Meselelere bakarken…
Gündelik siyaseti, sanatı, ekonomik gelişmeleri ve sosyal ilişkileri düzenlerken kimi zaman bu hasletimizi ıskalıyoruz. Dolayısıyla ortaya kaba saba bir gerçeklik kalıyor. Dinî hayattan tasavvufu sıyırıp aldığımızda geriye ne kalıyorsa, öyle…
Türkiye’de hâlâ bir cephe sınıf var mıdır? Yahut kalmış mıdır? Bu zümrenin bağımsızlık meselesine bakışı nedir?

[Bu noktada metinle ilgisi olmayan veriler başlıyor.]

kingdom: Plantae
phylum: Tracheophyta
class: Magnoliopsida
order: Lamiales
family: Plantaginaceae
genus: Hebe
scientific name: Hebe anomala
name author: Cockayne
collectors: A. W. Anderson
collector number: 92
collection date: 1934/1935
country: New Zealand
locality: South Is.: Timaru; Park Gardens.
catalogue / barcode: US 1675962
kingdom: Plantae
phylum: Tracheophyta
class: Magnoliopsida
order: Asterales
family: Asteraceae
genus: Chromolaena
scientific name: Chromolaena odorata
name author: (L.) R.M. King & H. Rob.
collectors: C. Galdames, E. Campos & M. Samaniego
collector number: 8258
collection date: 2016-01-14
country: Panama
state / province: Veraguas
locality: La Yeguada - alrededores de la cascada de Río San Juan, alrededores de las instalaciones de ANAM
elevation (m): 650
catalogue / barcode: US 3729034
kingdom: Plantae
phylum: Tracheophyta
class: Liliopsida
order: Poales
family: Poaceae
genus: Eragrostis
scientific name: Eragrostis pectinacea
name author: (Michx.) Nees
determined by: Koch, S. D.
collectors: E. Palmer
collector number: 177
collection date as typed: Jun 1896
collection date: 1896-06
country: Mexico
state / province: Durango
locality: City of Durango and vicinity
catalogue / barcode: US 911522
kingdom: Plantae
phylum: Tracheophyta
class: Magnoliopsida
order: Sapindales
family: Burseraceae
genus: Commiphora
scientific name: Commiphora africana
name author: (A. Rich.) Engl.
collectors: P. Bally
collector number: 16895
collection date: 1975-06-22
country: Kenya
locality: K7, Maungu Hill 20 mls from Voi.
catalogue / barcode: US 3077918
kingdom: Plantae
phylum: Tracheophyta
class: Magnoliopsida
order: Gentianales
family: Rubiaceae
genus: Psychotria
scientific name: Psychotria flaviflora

İdris Küçükömer’in yaklaşımıyla hâlâ “Az gelişmiş ülkelerin bağımsızlık meseleleri, kapitalist alemde sınıf meselelerinin çözümü hareketi ile karşılıklı bağlantı dinamiği içinde çözülebilir gözüküyor” mu?
Bu büyük medeniyeti/ toplumu bugün yeniden tanımlarken, batıcı-lâikler ile doğucu-islâmcılar arasındaki kavgadan yola çıkarak mı çözümleyeceğiz?
İşte bu sorulara tarihi yerli yerine koyarak cevaplar aramak durumundayız.
Burada bir ‘es’ verelim ve yeniden bugüne bakalım:
Karmaşık gibi görünen analiz ve yorumlar nicedir sığ bir jüri tarafından yapılıyor. Veya öyle olması isteniyor. Jürinin bilgisi, manevra kabiliyeti ve bir düşünce sistematiği yok. Politik yarılmalara, inmelere, çıkmalara göre vaziyet almak zorunda kalıyorlar. Dolayısıyla yukarıda açılarını vermeye çalıştığımız gerçeklik koordinatlarından fena halde uzaklaşıyoruz.
Günümüz siyasetinde ‘sağ’ ve ‘sol’ kavramsal olarak anlamını yitirmiştir. Siyasi partilerin duruşlarına ve söylemlerine bakıldığında en solda görülen bir partinin en sağdaki partiden daha ‘muhafazakâr’ bir program deklare ettiğini görebiliyoruz.
Yani kendini çağdaş, ilerici, milliyetçi, devletçi, Kemalist olarak gören CHP artık tam anlamıyla ‘gerici’ bir parti durumuna düşmüş; icraatları, söylemleri ve projeleriyle AK Parti ‘çağdaş’ bir siyasî hareket olmuştur. Çünkü CHP’den ‘beklenen’ mücadele, tartışma ve düşünce bu çatı altında pratiğe dönüşmüştür.
Hâsılı sıkıntı şudur:
Büyük medeniyetlerin tek meselesi bağımsızlıktır. Anlamını yitirmiş kavramların peşinde enerji tüketmekten ve vakit kaybetmektense bu meseleye yoğunlaşmak gerekir. Bugün bütün siyasî hareketlerden ve aktörlerden de beklenen budur.